The Passat Estate is an appealing financial prospect for private buyers, too. Granted, list prices are expensive next to those of a Skoda Superb Estate or Ford Mondeo Estate, but resale values are expected to be higher and running costs should be extremely on the ball. Volkswagen also regularly offers low-interest finance and deposit contributions, so finance costs tend to be competitive. Fixed-cost servicing plans are available for two to four years and are worth adding given the reasonable cost and option to pay monthly.
Equipment, options and extras
Even entry-level SE trim provides plenty of gadgets, including the infotainment system mentioned earlier, a leather-trimmed steering wheel, front centre armrest, keyless start plus height and lumbar adjustment on both front seats. Moving up to SEL adds LED headlights and tinted rear glass, as well as adaptive cruise control and infotainment upgrades.
The R-Line adds a panoramic roof and steering-wheel mounted gear shifters, plus bigger wheels and sporty styling upgrades. It’s a significant step up in price, though, and we wouldn’t bother unless these features are particularly important to you.

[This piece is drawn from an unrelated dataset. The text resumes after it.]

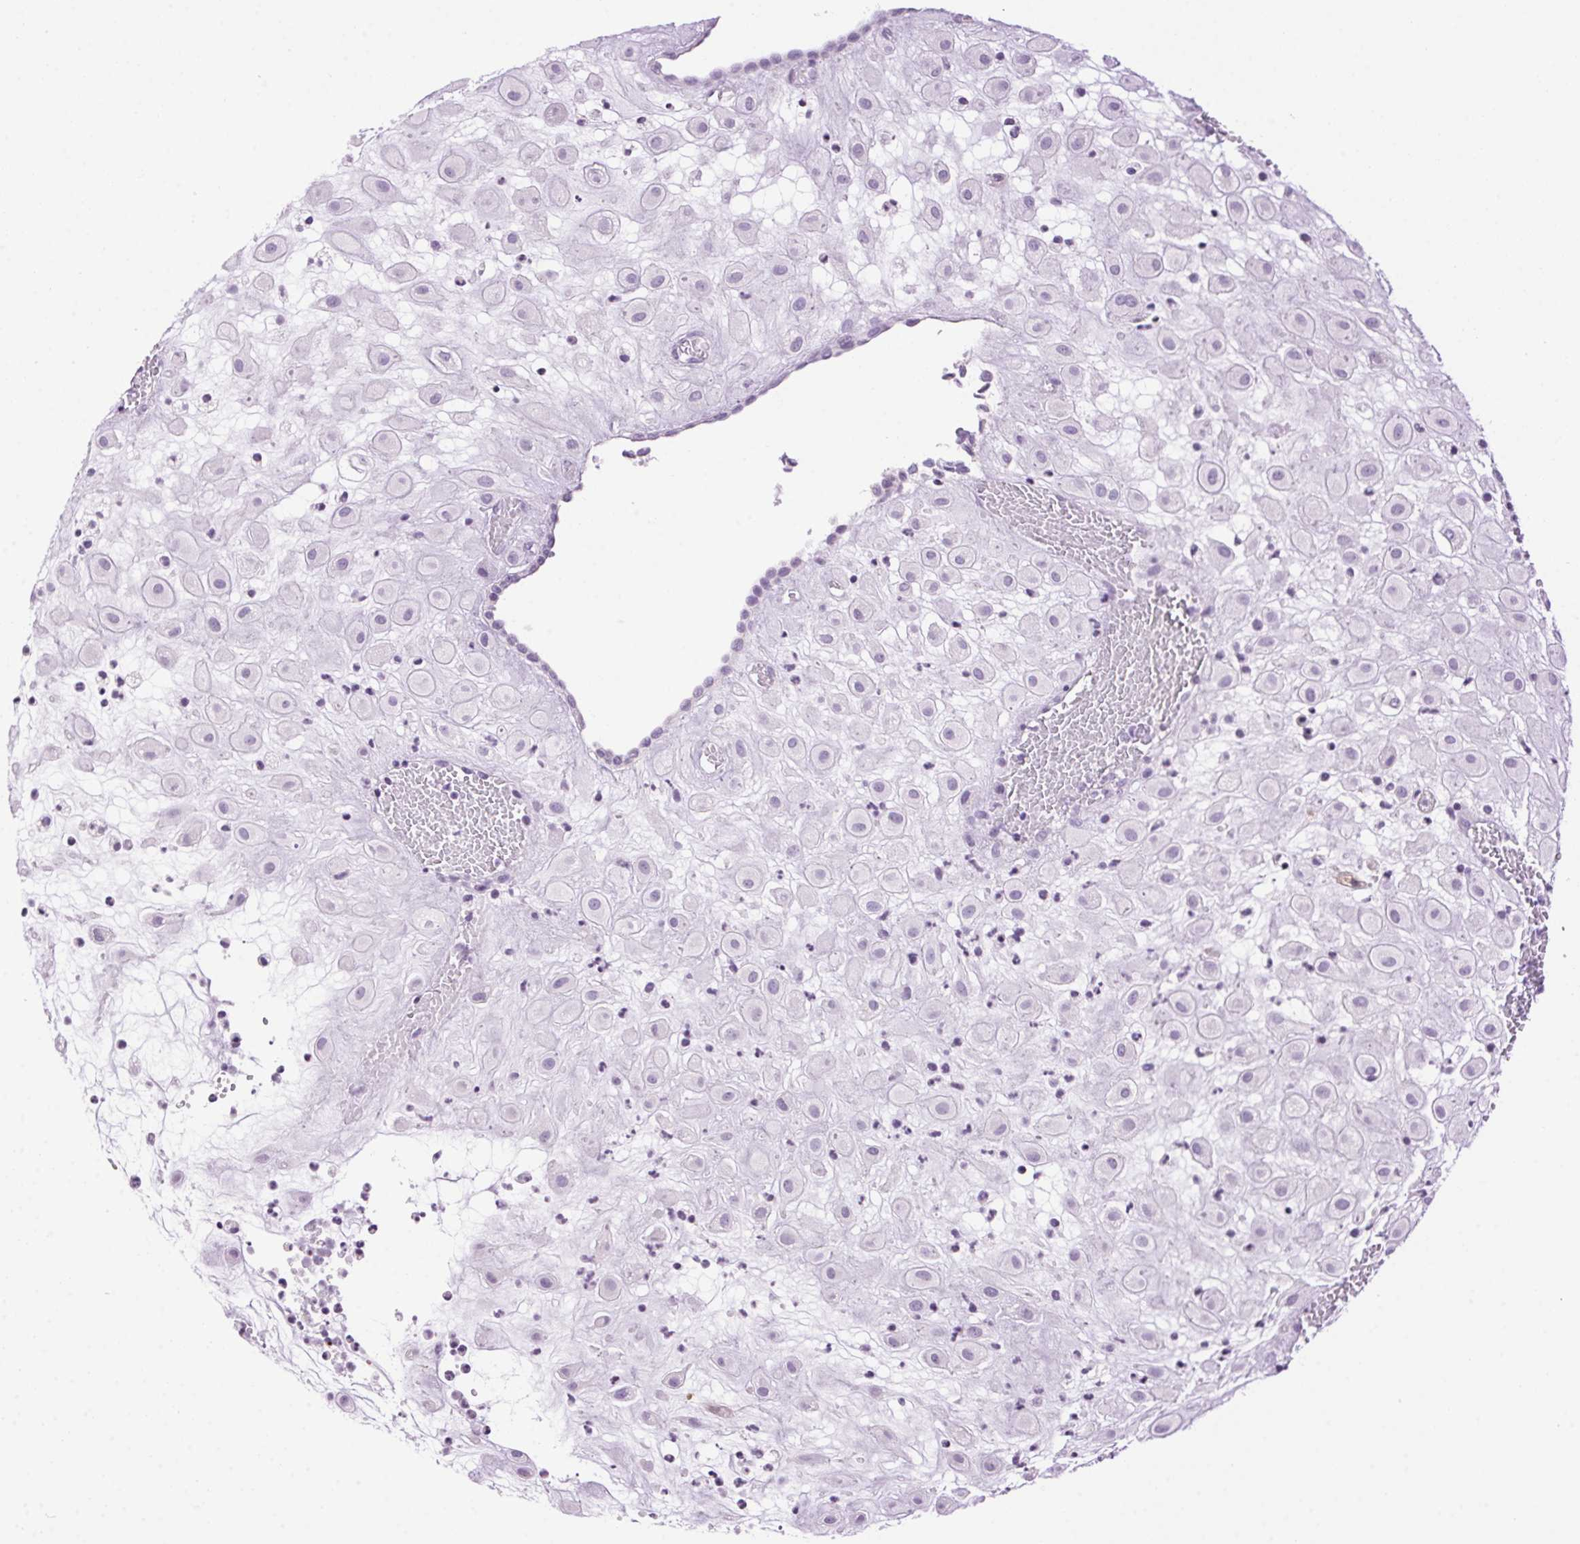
{"staining": {"intensity": "negative", "quantity": "none", "location": "none"}, "tissue": "placenta", "cell_type": "Decidual cells", "image_type": "normal", "snomed": [{"axis": "morphology", "description": "Normal tissue, NOS"}, {"axis": "topography", "description": "Placenta"}], "caption": "Decidual cells show no significant positivity in unremarkable placenta.", "gene": "TMEM88B", "patient": {"sex": "female", "age": 24}}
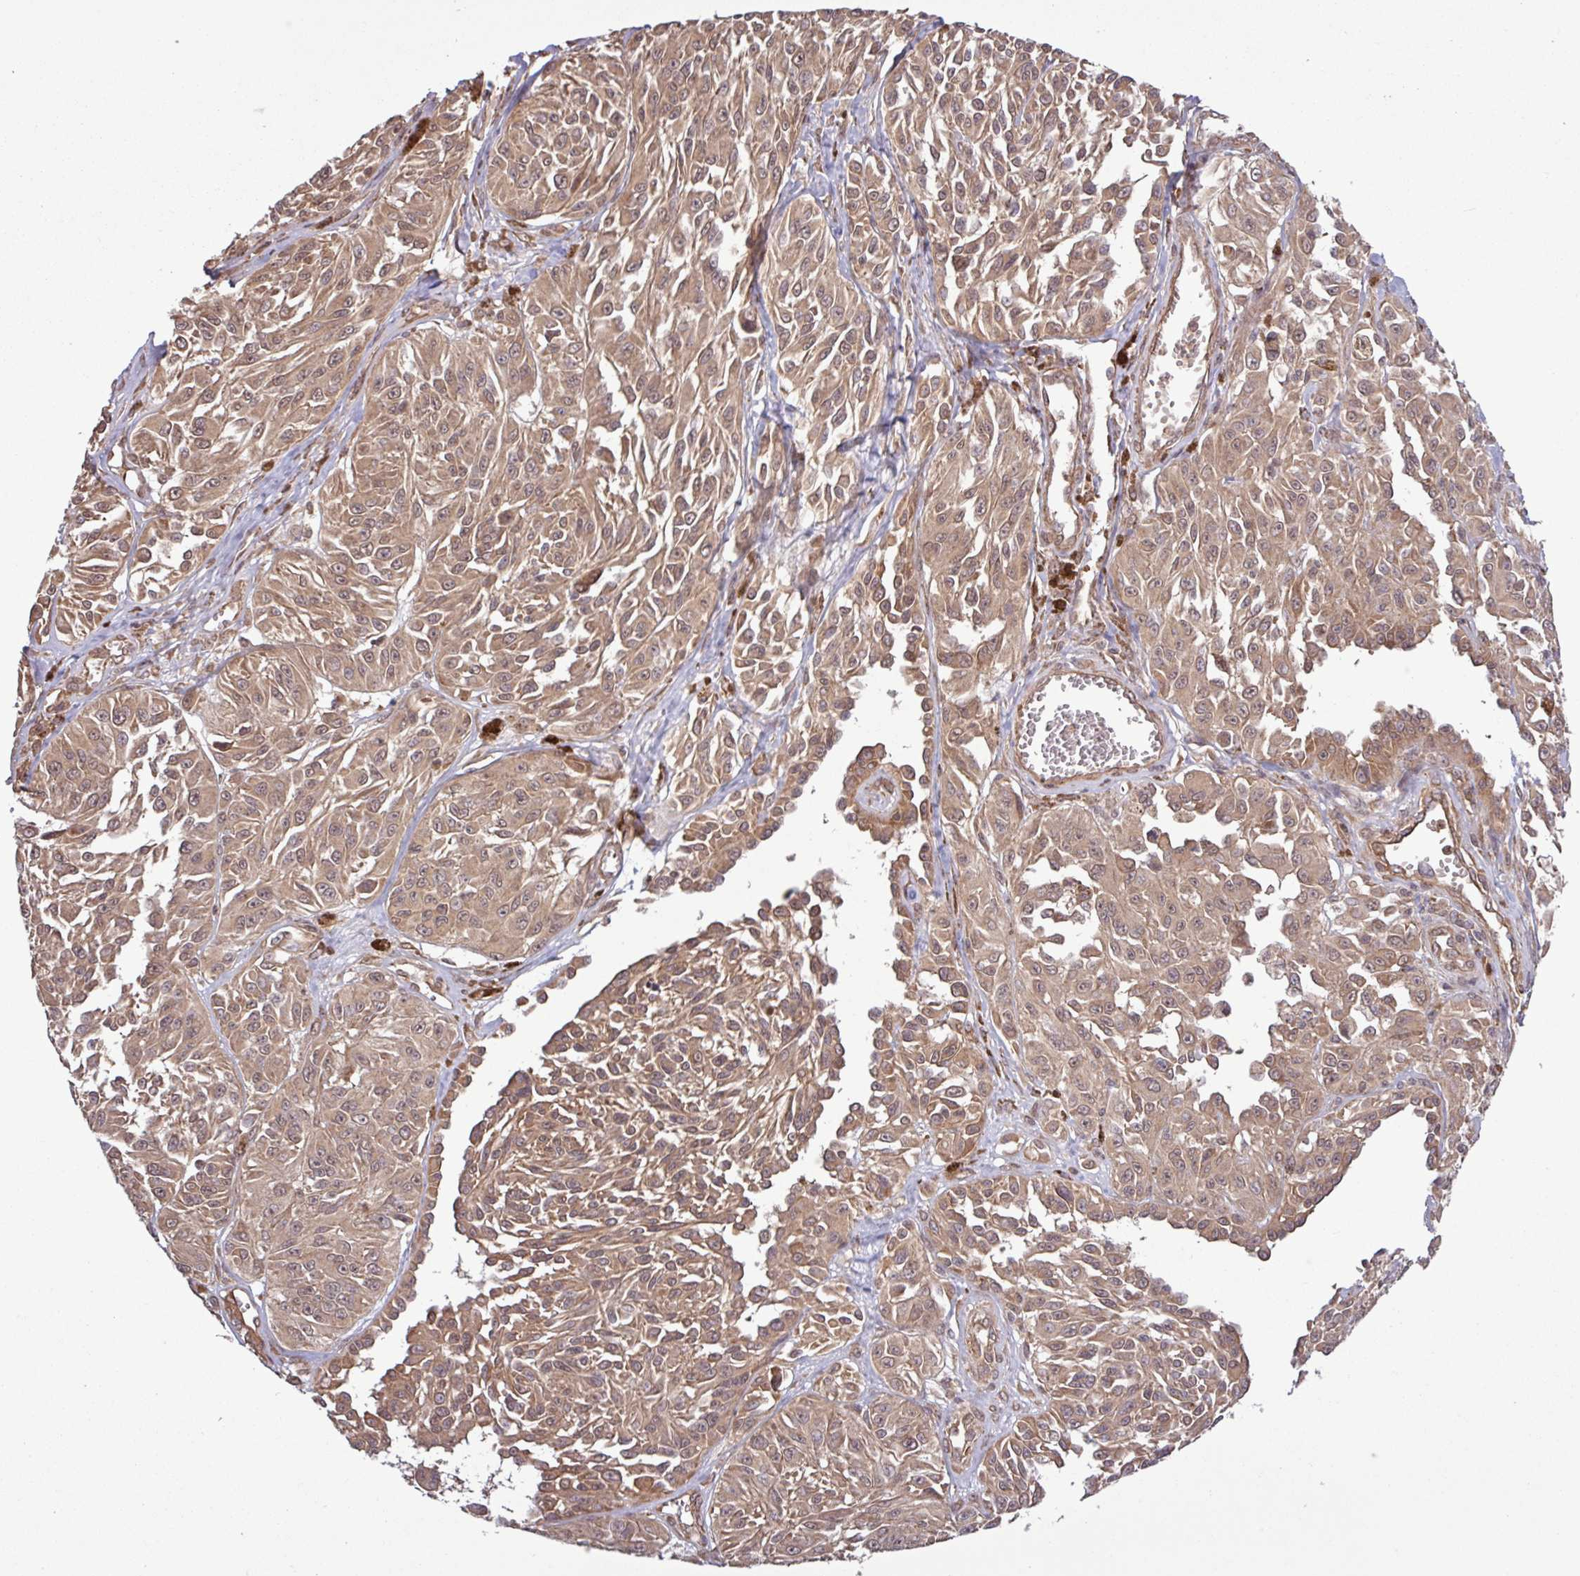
{"staining": {"intensity": "moderate", "quantity": ">75%", "location": "cytoplasmic/membranous"}, "tissue": "melanoma", "cell_type": "Tumor cells", "image_type": "cancer", "snomed": [{"axis": "morphology", "description": "Malignant melanoma, NOS"}, {"axis": "topography", "description": "Skin"}], "caption": "Protein analysis of malignant melanoma tissue shows moderate cytoplasmic/membranous staining in approximately >75% of tumor cells. (brown staining indicates protein expression, while blue staining denotes nuclei).", "gene": "TRABD2A", "patient": {"sex": "male", "age": 94}}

The off-road Alltrack model is a well-equipped stand-alone trim for the semi-rugged four-wheel-drive models and includes sat-nav, 18in alloy wheels, some fairly obvious, chunky exterior styling cues – you can find out more about the Alltrack here.
The Passat Estate didn’t individually feature in the 2018 What Car? Reliability Survey, but its saloon sister finished in the middle of the executive car league table. That places it below the Audi A3 Saloon and Skoda Superb, but above the Mercedes C-Class, Jaguar XE and Ford Mondeo. Volkswagen as a brand was ranked 17th in our table of 31 manufacturers, which isn’t particularly impressive, either.
A three-year/60,000-mile warranty is standard, and extended warranties are available at a reasonable price.
Safety and security
The Passat Estate received top marks in its Euro NCAP crash test, thanks in part to its nine airbags, including one for the driver’s knees and in each rear door. It also has a system to warn you if you might be getting tired while driving, hill hold assist, a pre-crash system that primes the brakes, tightens the seatbelts and closes the windows if it senses a collision is imminent, and an advanced stability control that aims to help prevent secondary collisions after an initial crash.
Automatic emergency braking is standard across the range, together with a distance monitor that shows if you’re too close to the car in front.
There’s also a broad range of optional safety systems, including lane-keep assist, blindspot warning, traffic sign recognition, automatic high-beam assist and even a system that helps reverse-park a trailer, although that comes as part of an expensive option pack.